LeetCode Weekly Contest 218

Rank	Name	Score	Finish Time	Q1 (3)	Q2 (4)	Q3 (5)	Q4 (6)
71 / 9827	YoungForest	18	0:48:21	0:03:32	0:05:23	0:12:14	0:43:21 1

1678. Goal Parser Interpretation

Warm-up problem. String interpretation. A general approach is to first do lexical analysis to get tokens, then translate them in sequence. Since this problem has few tokens and simple settings, it can be handled in one pass by looking ahead to determine the token.

class Solution {
public:
    string interpret(string command) {
        string ans;
        for (int i = 0; i < command.size(); ++i) {
            if (command[i] == 'G') {
                ans.push_back('G');
            } else {
                if (command[i + 1] == ')') {
                    ans.push_back('o');
                    ++i;
                } else {
                    ans.push_back('a');
                    ans.push_back('l');
                    i += 3;
                }
            }
        }
        return ans;
    }
};

Time complexity: O(N),
space complexity: O(N).

It is said that Python contestants solved it in one line.

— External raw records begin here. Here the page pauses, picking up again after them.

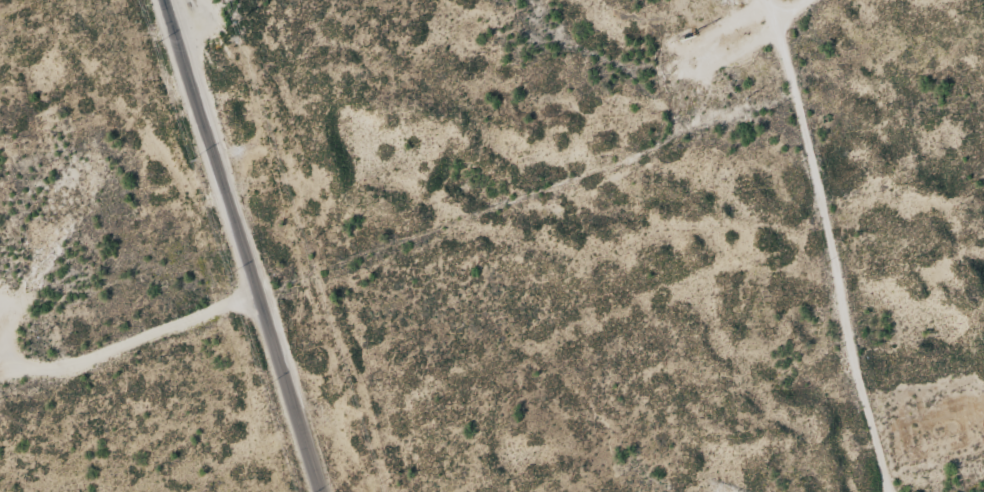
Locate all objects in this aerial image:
road: (746, 34)
road: (788, 151)
road: (525, 231)
road: (236, 246)

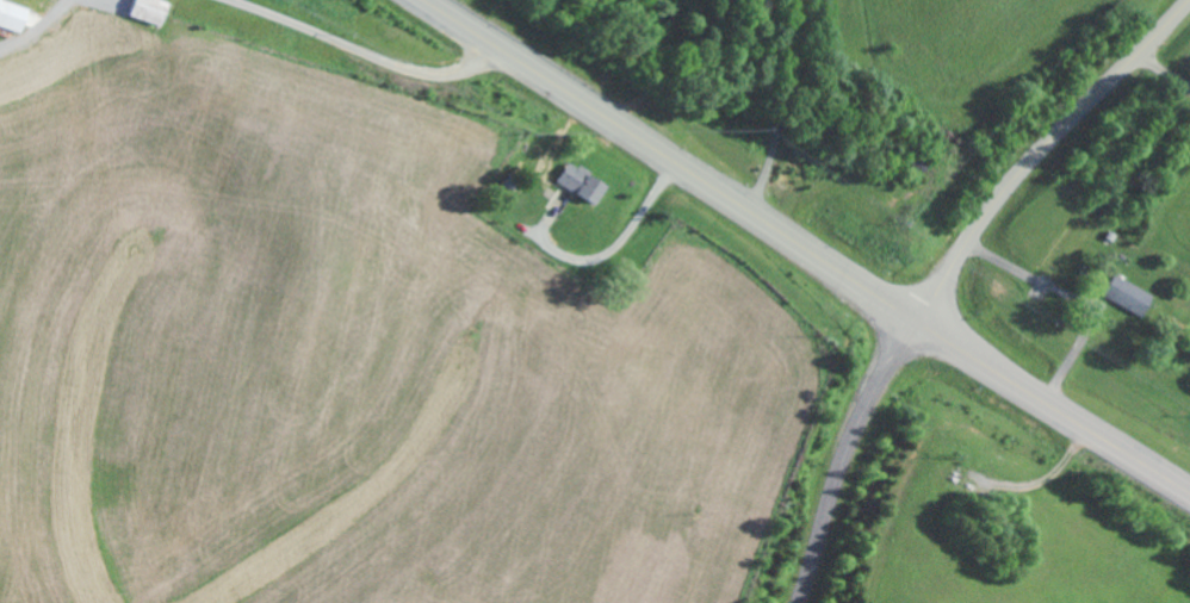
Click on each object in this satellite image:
building: (16, 14)
road: (1044, 152)
building: (585, 182)
road: (807, 248)
building: (1132, 295)
road: (855, 458)

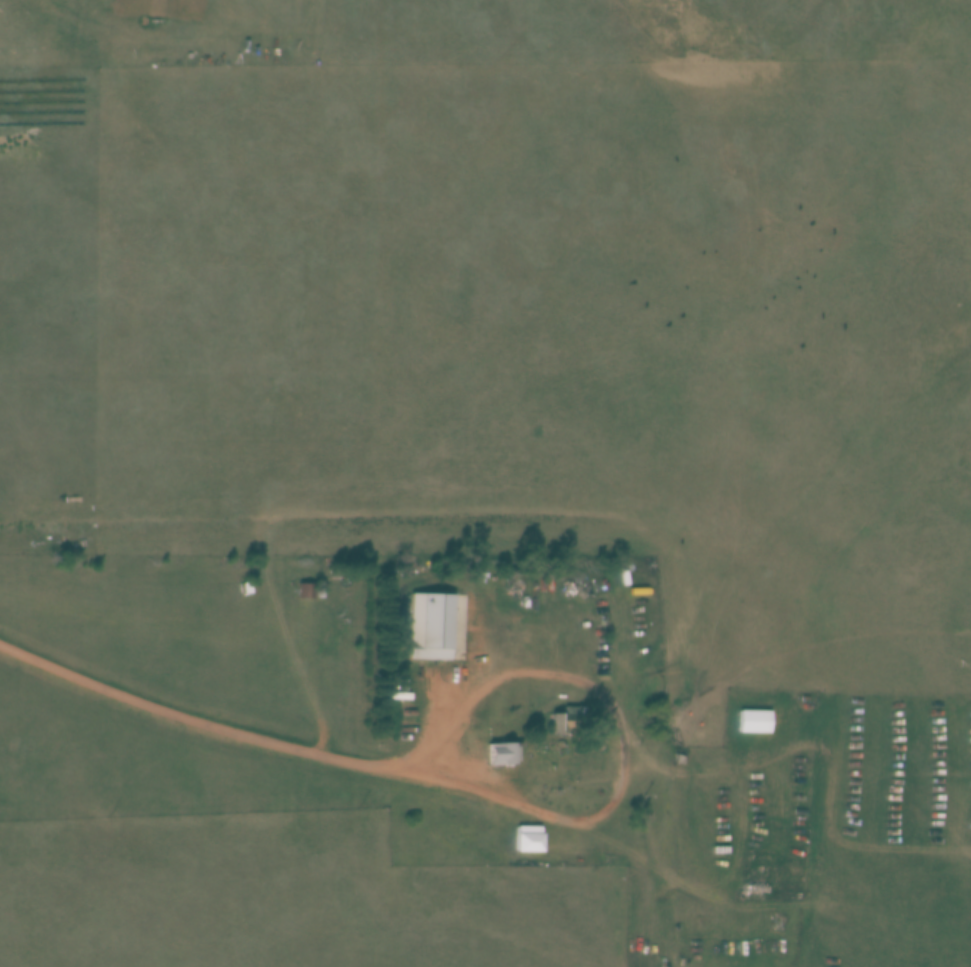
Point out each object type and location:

1679. Max Number of K-Sum Pairs

Greedy. For each number, find its corresponding number and remove it. Use a hash table to store previously seen numbers, so the lookup cost is O(1).

class Solution {
public:
    int maxOperations(vector<int>& nums, int k) {
        sort(nums.begin(), nums.end());
        int ans = 0;
        unordered_map<int, int> count;
        for (int i : nums) {
            if (count[k - i] > 0) {
                ++ans;
                --count[k - i];
            } else {
                ++count[i];
            }
        }
        return ans;
    }
};

Time complexity: O(N). The sorting in the code is actually unnecessary; during the contest I did not notice and sorted first.
Space complexity: O(N).

1680. Concatenation of Consecutive Binary Numbers

Straightforward. Use multiplication and addition to simulate concatenation.

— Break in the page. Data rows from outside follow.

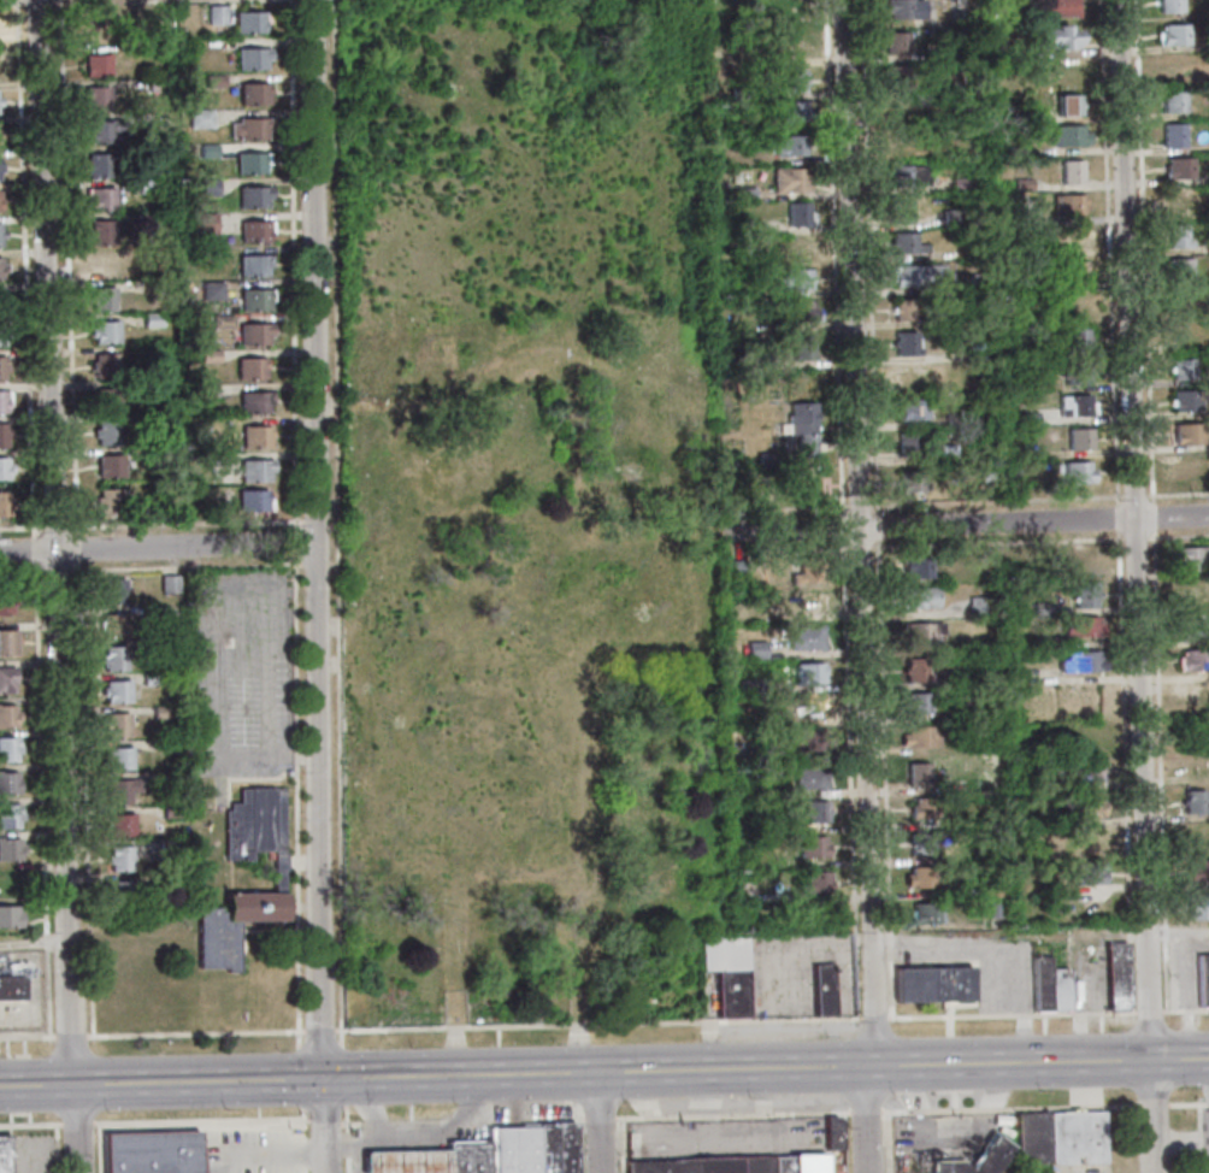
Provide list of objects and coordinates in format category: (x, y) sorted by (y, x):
road: (107, 1)
building: (993, 5)
building: (1168, 6)
building: (1059, 8)
building: (903, 9)
building: (788, 11)
building: (217, 15)
building: (249, 23)
building: (1173, 34)
building: (1054, 39)
building: (895, 43)
building: (993, 45)
building: (789, 46)
building: (253, 59)
building: (97, 66)
building: (1179, 68)
building: (1207, 77)
building: (895, 78)
building: (213, 81)
building: (791, 81)
building: (157, 86)
building: (740, 93)
building: (253, 95)
building: (96, 99)
building: (0, 101)
building: (1171, 102)
building: (1066, 105)
building: (792, 111)
building: (1030, 118)
building: (200, 119)
building: (250, 130)
building: (103, 132)
building: (0, 135)
building: (1171, 135)
building: (1067, 137)
building: (905, 141)
building: (789, 145)
building: (208, 150)
building: (1013, 152)
building: (251, 164)
building: (97, 166)
building: (1177, 167)
building: (0, 169)
building: (1070, 172)
building: (906, 176)
building: (1208, 178)
building: (790, 180)
building: (958, 185)
building: (1020, 185)
building: (146, 187)
building: (209, 188)
building: (744, 195)
building: (253, 197)
building: (100, 199)
building: (1, 200)
building: (1065, 205)
building: (899, 210)
building: (798, 215)
building: (949, 217)
building: (146, 219)
building: (206, 224)
building: (747, 227)
building: (189, 231)
building: (100, 232)
building: (255, 233)
building: (1, 235)
building: (1070, 238)
building: (1175, 238)
building: (905, 243)
building: (800, 247)
building: (1207, 247)
building: (1036, 251)
road: (1141, 251)
road: (1106, 252)
road: (831, 257)
road: (867, 257)
road: (292, 264)
building: (105, 265)
road: (23, 267)
road: (67, 267)
building: (253, 267)
building: (1177, 268)
building: (1, 269)
building: (1068, 271)
building: (913, 275)
building: (791, 280)
building: (975, 283)
building: (214, 291)
building: (102, 300)
building: (254, 301)
building: (1, 304)
building: (903, 310)
building: (801, 313)
building: (152, 320)
building: (222, 321)
building: (104, 333)
building: (1180, 334)
building: (254, 335)
building: (2, 336)
building: (1073, 338)
building: (904, 343)
building: (801, 347)
building: (972, 350)
building: (1005, 352)
building: (209, 356)
building: (104, 367)
building: (2, 369)
building: (251, 369)
building: (1181, 369)
building: (1073, 373)
building: (911, 377)
building: (206, 391)
building: (3, 400)
building: (108, 400)
building: (1184, 400)
building: (253, 403)
building: (1074, 405)
building: (911, 408)
building: (1025, 418)
building: (150, 420)
building: (952, 420)
building: (802, 427)
building: (106, 433)
building: (1185, 433)
building: (3, 434)
building: (256, 437)
building: (791, 438)
building: (1077, 438)
building: (907, 443)
building: (1005, 452)
building: (157, 454)
building: (219, 459)
building: (764, 460)
building: (109, 467)
building: (4, 468)
building: (1188, 469)
building: (256, 471)
building: (984, 472)
building: (1008, 472)
building: (1075, 473)
building: (910, 481)
building: (804, 485)
road: (1175, 494)
road: (1131, 495)
road: (994, 499)
building: (252, 501)
building: (109, 502)
building: (4, 505)
road: (858, 505)
road: (786, 507)
road: (1149, 516)
road: (1115, 518)
road: (337, 522)
road: (184, 524)
road: (314, 524)
road: (968, 524)
road: (840, 526)
road: (20, 527)
road: (54, 527)
road: (332, 528)
road: (874, 528)
road: (1176, 536)
road: (1132, 537)
road: (293, 543)
road: (995, 543)
road: (76, 547)
road: (157, 548)
road: (33, 549)
road: (859, 549)
road: (807, 550)
building: (734, 553)
building: (1188, 558)
road: (172, 560)
building: (1076, 561)
road: (298, 563)
road: (315, 563)
road: (332, 563)
road: (120, 568)
building: (915, 568)
road: (55, 570)
building: (736, 570)
road: (21, 571)
building: (806, 572)
building: (168, 583)
road: (55, 586)
road: (315, 586)
road: (863, 586)
road: (1134, 586)
building: (1189, 590)
building: (111, 592)
building: (1083, 595)
building: (917, 598)
building: (806, 600)
building: (5, 601)
building: (975, 601)
building: (1041, 608)
building: (975, 611)
building: (152, 612)
building: (114, 625)
building: (1188, 625)
building: (1079, 626)
building: (922, 631)
building: (805, 638)
building: (5, 643)
building: (1041, 644)
building: (977, 645)
building: (152, 647)
building: (755, 650)
building: (1192, 659)
building: (114, 660)
building: (1078, 662)
building: (914, 671)
building: (807, 673)
parking lot: (241, 674)
building: (151, 679)
building: (6, 680)
building: (957, 681)
building: (743, 686)
building: (761, 687)
building: (116, 691)
building: (1196, 700)
building: (916, 703)
road: (243, 704)
building: (808, 707)
building: (161, 712)
building: (8, 716)
building: (759, 722)
building: (115, 726)
building: (919, 738)
building: (813, 740)
building: (170, 746)
building: (8, 750)
road: (231, 755)
building: (119, 758)
building: (1084, 770)
road: (1158, 771)
road: (1123, 772)
street lamp: (302, 773)
building: (917, 774)
building: (809, 777)
road: (849, 778)
road: (884, 779)
building: (172, 780)
road: (218, 780)
building: (8, 783)
building: (121, 791)
road: (84, 797)
road: (41, 799)
road: (295, 802)
building: (1087, 803)
building: (1193, 803)
building: (923, 808)
building: (171, 811)
building: (814, 811)
building: (9, 817)
building: (121, 824)
building: (1087, 837)
building: (921, 843)
building: (811, 846)
building: (168, 849)
building: (10, 850)
building: (119, 859)
building: (1198, 870)
building: (1087, 873)
building: (924, 877)
building: (815, 881)
building: (10, 882)
building: (277, 882)
building: (992, 885)
building: (123, 892)
building: (1197, 906)
building: (995, 907)
building: (926, 912)
building: (9, 917)
road: (1177, 932)
road: (33, 941)
road: (1001, 951)
building: (17, 969)
building: (727, 974)
building: (1116, 976)
building: (1203, 981)
building: (932, 984)
building: (1040, 984)
building: (11, 989)
building: (1058, 990)
building: (823, 991)
road: (1186, 995)
road: (1184, 1011)
road: (1148, 1012)
road: (1012, 1014)
road: (874, 1017)
road: (597, 1024)
road: (319, 1029)
road: (195, 1032)
road: (71, 1035)
road: (28, 1036)
road: (604, 1072)
road: (341, 1075)
road: (299, 1078)
traffic signals: (322, 1080)
road: (1189, 1103)
road: (1153, 1104)
road: (1010, 1107)
road: (867, 1110)
road: (732, 1115)
road: (599, 1118)
building: (1001, 1118)
road: (535, 1119)
road: (322, 1120)
road: (466, 1120)
road: (199, 1121)
road: (416, 1121)
road: (374, 1122)
road: (76, 1123)
road: (349, 1123)
road: (598, 1123)
road: (30, 1125)
building: (1002, 1129)
building: (833, 1132)
parking lot: (728, 1134)
road: (413, 1135)
building: (1057, 1135)
road: (1181, 1138)
road: (344, 1139)
road: (1108, 1139)
road: (301, 1140)
road: (350, 1141)
road: (889, 1141)
road: (845, 1142)
road: (577, 1145)
road: (620, 1145)
road: (54, 1148)
road: (97, 1148)
building: (557, 1148)
building: (513, 1149)
building: (147, 1151)
parking lot: (249, 1151)
road: (263, 1153)
building: (3, 1154)
road: (25, 1154)
parking lot: (28, 1154)
building: (464, 1155)
building: (901, 1156)
road: (354, 1157)
building: (974, 1157)
building: (405, 1161)
building: (733, 1164)
building: (901, 1165)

One thing to note is whether the left shift operation can directly take modulo. The answer is yes: addition, subtraction, and multiplication can all take modulo directly, but division cannot.
Left shift is equivalent to multiplication.

class Solution {
    using ll = long long;
    const ll MOD = 1e9 + 7;
    ll bits(ll x) {
        ll ans = 0;
        while (x > 0) {
            x = x >> 1;
            ++ans;
        }
        return ans;
    }
public:
    int concatenatedBinary(int n) {
        ll ans = 0;
        for (ll i = 1; i <= n; ++i) {
            ans = ((ans << bits(i)) + i) % MOD;
        }
        return ans;
    }
};

Time complexity: O(N * log N),
space complexity: O(1).

1681. Minimum Incompatibility

This problem is labeled medium, but it is worth 6 points, so it is indeed not easy.
The correct approach is state-compression DP; see the discussion section for details. But during the contest, many people ACed it, including me, using a brute-force backtracking solution. Because the time complexity of backtracking + pruning is often hard to analyze, even after it passes, I still do not feel confident.
Especially since LeetCode Weekly Contest recently added a rejudge mechanism, passing during the contest does not necessarily mean success, which makes me even more uneasy.

I first used a greedy idea, always trying to add the smallest number to a set, to obtain a possible solution.
This solution is not necessarily the minimum solution, but it can be used for later pruning.
Then backtracking searches the whole solution space, constructs solution sets, and obtains the minimum solution.

class Solution {
public:
    int minimumIncompatibility(vector<int>& nums, int k) {
        const int n = nums.size();
        const int s = n / k;
        
        unordered_map<int, int> count;
        for (int i : nums) {
            ++count[i];
            if (count[i] > k) return -1;
        }
        auto greedy = [&]() -> int {
            int ans = 0;
            multiset<int> s(nums.begin(), nums.end());
            const int n = nums.size();
            for (int setIdx = 0; setIdx < k; ++setIdx) {
                int minValue = *s.begin();
                int maxValue = minValue;
                int current = minValue;
                s.erase(s.begin());
                int i = 1;
                while (i < n / k) {
                    auto it = s.upper_bound(current);
                    if (it == s.end()) return numeric_limits<int>::max();
                    current = *it;
                    s.erase(it);
                    maxValue = current;
                    ++i;
                }
                ans += maxValue - minValue;
            }
            return ans;
        };
        int ans = greedy();
        // if (ans != -1) return ans;
        vector<set<int>> results(k);
        vector<int> uncomp(k, 0);
        function<void(const int, const int)> backtracking = [&](const int i, const int condidate) -> void {
            if (condidate > ans) return;
            if (i == nums.size()) {
                ans = min(ans, condidate);
            } else {
                const int x = nums[i];
                for (int j = 0; j < k; ++j) {
                    if (results[j].size() < s) {
                        if (j - 1 >= 0 && results[j - 1].size() == 0) break;
                        if (results[j].find(x) == results[j].end()) {
                            const int tmpuncomp = uncomp[j];
                            results[j].insert(x);
                            uncomp[j] = *results[j].rbegin() - *results[j].begin();
                            backtracking(i + 1, condidate + uncomp[j] - tmpuncomp);
                            results[j].erase(x);
                            uncomp[j] = tmpuncomp;
                        }
                    }
                }
            }
        };
        backtracking(0, 0);
        if (ans == numeric_limits<int>::max()) return -1;
        else return ans;
    }
};

Time complexity: O((k * log (n / k)) ^ N). Because pruning exists, it runs faster in practice, but the real time complexity is hard to analyze.
Space complexity: O(N).